• [What the task asks] Every line containing the word "that" must be pulled from the records.

____

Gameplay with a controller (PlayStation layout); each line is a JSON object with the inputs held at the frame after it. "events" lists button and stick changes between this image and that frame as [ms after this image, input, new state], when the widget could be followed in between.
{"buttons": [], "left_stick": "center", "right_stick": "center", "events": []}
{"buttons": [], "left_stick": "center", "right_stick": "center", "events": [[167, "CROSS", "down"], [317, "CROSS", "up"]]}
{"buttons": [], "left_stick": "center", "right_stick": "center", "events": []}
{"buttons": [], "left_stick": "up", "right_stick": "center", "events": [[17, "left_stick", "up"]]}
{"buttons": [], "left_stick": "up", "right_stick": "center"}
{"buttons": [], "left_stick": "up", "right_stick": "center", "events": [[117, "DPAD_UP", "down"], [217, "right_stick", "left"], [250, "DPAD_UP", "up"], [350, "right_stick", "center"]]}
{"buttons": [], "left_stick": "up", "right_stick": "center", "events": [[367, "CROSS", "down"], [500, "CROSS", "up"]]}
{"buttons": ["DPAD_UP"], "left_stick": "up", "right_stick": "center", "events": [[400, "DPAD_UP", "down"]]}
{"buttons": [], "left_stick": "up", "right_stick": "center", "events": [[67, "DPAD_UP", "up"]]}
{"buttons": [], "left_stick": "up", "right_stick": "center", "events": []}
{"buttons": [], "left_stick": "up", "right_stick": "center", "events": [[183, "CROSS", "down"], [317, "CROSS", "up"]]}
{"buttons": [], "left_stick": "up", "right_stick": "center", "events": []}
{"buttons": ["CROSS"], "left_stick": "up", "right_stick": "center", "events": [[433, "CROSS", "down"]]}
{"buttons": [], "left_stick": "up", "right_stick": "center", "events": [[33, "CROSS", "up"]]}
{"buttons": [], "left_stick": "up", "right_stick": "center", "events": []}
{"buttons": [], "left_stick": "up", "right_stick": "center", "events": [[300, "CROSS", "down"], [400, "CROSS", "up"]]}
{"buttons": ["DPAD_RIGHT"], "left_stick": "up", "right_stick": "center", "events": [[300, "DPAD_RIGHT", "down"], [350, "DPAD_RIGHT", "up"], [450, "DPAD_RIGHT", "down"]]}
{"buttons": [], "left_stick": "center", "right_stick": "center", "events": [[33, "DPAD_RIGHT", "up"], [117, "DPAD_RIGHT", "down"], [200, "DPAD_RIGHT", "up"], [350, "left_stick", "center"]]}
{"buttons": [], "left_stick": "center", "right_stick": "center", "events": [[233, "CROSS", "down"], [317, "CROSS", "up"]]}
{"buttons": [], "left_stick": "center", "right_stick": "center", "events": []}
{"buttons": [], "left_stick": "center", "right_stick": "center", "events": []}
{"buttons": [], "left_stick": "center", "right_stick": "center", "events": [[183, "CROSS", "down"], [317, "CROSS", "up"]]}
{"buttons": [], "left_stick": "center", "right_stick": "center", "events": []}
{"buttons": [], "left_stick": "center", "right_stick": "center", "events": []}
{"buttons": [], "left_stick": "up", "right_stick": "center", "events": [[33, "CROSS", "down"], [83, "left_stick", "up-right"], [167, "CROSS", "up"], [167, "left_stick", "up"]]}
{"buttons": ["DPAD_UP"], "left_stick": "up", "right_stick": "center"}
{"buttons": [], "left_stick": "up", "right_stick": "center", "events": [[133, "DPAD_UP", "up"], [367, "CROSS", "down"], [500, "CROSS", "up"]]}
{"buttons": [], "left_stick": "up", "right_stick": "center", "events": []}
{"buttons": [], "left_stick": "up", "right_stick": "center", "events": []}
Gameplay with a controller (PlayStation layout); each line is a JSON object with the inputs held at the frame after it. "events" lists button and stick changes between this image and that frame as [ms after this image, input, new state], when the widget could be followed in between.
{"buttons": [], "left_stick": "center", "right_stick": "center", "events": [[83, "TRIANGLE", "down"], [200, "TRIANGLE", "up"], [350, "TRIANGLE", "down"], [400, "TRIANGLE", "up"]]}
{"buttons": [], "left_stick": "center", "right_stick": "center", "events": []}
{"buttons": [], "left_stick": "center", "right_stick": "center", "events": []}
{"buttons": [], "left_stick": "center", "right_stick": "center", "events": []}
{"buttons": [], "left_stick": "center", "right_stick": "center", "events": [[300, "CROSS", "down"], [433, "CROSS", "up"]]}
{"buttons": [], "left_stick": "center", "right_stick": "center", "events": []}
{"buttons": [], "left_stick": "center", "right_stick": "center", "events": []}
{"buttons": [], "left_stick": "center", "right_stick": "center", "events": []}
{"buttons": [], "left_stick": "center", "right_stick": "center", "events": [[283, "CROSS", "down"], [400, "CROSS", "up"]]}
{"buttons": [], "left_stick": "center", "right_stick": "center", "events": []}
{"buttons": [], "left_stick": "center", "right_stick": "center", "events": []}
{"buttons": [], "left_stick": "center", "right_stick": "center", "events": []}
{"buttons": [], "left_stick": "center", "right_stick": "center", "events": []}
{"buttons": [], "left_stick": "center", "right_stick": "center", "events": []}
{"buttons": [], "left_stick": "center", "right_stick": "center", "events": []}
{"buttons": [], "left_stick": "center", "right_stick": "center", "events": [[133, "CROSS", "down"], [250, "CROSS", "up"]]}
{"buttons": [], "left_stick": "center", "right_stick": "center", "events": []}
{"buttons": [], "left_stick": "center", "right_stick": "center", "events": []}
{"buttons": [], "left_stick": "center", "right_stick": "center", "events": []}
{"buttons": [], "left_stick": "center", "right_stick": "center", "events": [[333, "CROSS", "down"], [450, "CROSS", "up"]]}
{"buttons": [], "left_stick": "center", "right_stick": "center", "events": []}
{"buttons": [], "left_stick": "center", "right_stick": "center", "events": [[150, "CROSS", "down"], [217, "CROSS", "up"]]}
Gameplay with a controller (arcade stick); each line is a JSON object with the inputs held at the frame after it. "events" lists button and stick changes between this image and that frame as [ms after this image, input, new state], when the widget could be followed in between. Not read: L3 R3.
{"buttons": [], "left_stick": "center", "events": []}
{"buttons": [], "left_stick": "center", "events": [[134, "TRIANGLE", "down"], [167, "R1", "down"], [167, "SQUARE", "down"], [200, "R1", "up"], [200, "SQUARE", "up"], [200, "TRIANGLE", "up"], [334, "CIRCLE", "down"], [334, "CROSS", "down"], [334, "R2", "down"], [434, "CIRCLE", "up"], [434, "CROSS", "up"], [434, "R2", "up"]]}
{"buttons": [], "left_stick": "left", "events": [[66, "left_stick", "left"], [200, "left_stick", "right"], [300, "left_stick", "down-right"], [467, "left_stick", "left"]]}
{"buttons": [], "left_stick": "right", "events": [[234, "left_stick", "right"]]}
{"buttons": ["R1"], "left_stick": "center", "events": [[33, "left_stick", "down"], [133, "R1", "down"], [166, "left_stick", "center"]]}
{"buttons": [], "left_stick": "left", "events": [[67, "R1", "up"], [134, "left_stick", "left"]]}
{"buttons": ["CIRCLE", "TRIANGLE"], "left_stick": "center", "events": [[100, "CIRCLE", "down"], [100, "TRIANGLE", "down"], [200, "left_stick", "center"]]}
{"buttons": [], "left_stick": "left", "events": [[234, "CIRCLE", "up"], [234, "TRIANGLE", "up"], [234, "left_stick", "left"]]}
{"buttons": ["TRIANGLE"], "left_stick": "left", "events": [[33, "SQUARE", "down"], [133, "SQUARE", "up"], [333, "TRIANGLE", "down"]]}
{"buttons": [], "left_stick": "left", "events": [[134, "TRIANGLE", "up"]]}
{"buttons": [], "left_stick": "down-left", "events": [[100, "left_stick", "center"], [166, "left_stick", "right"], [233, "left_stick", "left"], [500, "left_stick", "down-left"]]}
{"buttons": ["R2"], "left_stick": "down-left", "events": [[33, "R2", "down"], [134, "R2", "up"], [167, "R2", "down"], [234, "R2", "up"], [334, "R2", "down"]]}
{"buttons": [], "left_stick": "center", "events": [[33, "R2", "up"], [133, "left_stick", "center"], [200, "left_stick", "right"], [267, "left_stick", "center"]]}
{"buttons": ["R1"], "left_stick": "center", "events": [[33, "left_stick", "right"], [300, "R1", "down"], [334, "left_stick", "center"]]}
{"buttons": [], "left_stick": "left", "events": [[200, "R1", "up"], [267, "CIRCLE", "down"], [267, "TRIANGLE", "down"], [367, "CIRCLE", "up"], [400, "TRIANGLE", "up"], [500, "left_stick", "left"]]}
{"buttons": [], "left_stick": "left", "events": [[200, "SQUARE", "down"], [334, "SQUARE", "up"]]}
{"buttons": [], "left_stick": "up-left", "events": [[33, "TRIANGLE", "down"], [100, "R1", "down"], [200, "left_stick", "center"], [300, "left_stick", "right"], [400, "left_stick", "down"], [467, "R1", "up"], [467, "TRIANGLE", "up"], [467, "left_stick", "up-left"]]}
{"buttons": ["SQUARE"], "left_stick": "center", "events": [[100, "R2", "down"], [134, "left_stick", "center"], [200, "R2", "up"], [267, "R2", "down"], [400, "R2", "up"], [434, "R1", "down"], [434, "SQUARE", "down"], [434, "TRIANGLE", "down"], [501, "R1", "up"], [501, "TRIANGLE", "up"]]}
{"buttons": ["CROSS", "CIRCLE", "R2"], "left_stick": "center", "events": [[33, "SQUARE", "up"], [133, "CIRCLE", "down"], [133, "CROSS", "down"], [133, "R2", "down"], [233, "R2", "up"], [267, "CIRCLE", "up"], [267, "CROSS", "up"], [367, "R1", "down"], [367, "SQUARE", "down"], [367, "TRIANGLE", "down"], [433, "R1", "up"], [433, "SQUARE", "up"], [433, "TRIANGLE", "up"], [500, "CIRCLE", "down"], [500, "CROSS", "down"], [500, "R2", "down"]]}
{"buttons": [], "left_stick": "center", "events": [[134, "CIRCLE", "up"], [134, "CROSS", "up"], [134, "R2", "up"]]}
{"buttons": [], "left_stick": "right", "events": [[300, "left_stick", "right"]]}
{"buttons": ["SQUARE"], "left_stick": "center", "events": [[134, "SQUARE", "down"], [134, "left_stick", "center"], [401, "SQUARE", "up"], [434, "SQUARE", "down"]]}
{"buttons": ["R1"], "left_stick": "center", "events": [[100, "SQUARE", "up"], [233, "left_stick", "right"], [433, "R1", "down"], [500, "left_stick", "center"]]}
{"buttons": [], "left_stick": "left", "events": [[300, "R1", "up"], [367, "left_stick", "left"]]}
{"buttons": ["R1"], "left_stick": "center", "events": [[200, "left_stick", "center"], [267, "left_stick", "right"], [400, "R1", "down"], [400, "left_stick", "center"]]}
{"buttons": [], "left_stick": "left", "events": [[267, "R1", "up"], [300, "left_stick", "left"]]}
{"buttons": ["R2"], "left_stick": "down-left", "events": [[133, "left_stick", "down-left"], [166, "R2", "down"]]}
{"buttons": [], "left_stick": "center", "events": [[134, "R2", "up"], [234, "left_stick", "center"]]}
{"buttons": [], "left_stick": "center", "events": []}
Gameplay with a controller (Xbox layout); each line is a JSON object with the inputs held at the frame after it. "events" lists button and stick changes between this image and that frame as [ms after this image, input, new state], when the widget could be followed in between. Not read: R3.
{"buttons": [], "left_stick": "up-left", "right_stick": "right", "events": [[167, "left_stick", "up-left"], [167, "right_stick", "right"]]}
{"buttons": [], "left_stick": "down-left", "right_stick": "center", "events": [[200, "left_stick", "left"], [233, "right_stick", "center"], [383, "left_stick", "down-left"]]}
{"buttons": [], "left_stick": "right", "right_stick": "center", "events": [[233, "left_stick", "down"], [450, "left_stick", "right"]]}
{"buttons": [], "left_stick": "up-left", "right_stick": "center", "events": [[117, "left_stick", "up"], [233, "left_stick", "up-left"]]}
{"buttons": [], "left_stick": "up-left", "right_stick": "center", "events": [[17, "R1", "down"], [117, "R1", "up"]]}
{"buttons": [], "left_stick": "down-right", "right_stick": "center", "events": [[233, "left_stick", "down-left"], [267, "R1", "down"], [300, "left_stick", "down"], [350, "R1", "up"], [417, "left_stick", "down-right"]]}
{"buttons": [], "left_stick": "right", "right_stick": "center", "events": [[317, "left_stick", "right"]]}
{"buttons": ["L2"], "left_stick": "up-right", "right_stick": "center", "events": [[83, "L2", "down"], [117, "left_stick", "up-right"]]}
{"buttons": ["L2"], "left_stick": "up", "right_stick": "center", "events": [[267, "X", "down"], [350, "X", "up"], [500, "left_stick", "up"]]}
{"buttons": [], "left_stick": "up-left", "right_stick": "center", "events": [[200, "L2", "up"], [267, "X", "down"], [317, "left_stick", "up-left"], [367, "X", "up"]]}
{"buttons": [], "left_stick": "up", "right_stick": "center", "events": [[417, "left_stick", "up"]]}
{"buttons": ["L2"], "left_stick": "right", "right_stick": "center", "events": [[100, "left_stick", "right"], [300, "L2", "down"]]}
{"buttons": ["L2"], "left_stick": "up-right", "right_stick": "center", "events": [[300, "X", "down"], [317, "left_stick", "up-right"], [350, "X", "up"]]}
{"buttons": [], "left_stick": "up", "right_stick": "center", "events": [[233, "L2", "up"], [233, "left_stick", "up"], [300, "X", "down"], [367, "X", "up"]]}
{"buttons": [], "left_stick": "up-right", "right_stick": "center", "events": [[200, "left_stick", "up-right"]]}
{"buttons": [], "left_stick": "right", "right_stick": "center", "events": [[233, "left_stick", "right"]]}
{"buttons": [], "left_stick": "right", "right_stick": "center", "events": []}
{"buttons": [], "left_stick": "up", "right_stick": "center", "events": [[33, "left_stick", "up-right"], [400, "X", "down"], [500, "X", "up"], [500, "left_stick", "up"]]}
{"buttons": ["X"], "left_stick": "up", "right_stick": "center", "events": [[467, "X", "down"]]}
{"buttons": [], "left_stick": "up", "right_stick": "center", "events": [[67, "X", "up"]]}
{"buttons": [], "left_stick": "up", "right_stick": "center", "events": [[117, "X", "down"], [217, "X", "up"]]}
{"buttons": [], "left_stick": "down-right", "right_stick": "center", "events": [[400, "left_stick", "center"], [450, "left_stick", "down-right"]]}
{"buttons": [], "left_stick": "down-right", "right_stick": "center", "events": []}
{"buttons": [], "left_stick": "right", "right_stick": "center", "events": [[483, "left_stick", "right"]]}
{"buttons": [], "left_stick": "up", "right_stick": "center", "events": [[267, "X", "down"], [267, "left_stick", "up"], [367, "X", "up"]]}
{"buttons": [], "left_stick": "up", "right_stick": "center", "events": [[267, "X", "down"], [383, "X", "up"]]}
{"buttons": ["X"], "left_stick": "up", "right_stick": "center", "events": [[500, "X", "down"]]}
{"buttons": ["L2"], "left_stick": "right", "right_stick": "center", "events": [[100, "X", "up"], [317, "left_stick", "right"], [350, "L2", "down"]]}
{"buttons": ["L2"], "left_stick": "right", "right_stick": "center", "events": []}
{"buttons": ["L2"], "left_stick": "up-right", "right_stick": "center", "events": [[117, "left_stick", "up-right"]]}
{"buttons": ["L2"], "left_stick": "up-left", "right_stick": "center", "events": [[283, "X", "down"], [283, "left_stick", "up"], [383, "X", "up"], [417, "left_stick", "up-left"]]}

____

• [Written answer]
Gameplay with a controller (PlayStation layout); each line is a JSON object with the inputs held at the frame after it. "events" lists button and stick changes between this image and that frame as [ms after this image, input, new state], when the widget could be followed in between.
Gameplay with a controller (PlayStation layout); each line is a JSON object with the inputs held at the frame after it. "events" lists button and stick changes between this image and that frame as [ms after this image, input, new state], when the widget could be followed in between.
Gameplay with a controller (arcade stick); each line is a JSON object with the inputs held at the frame after it. "events" lists button and stick changes between this image and that frame as [ms after this image, input, new state], when the widget could be followed in between. Not read: L3 R3.
Gameplay with a controller (Xbox layout); each line is a JSON object with the inputs held at the frame after it. "events" lists button and stick changes between this image and that frame as [ms after this image, input, new state], when the widget could be followed in between. Not read: R3.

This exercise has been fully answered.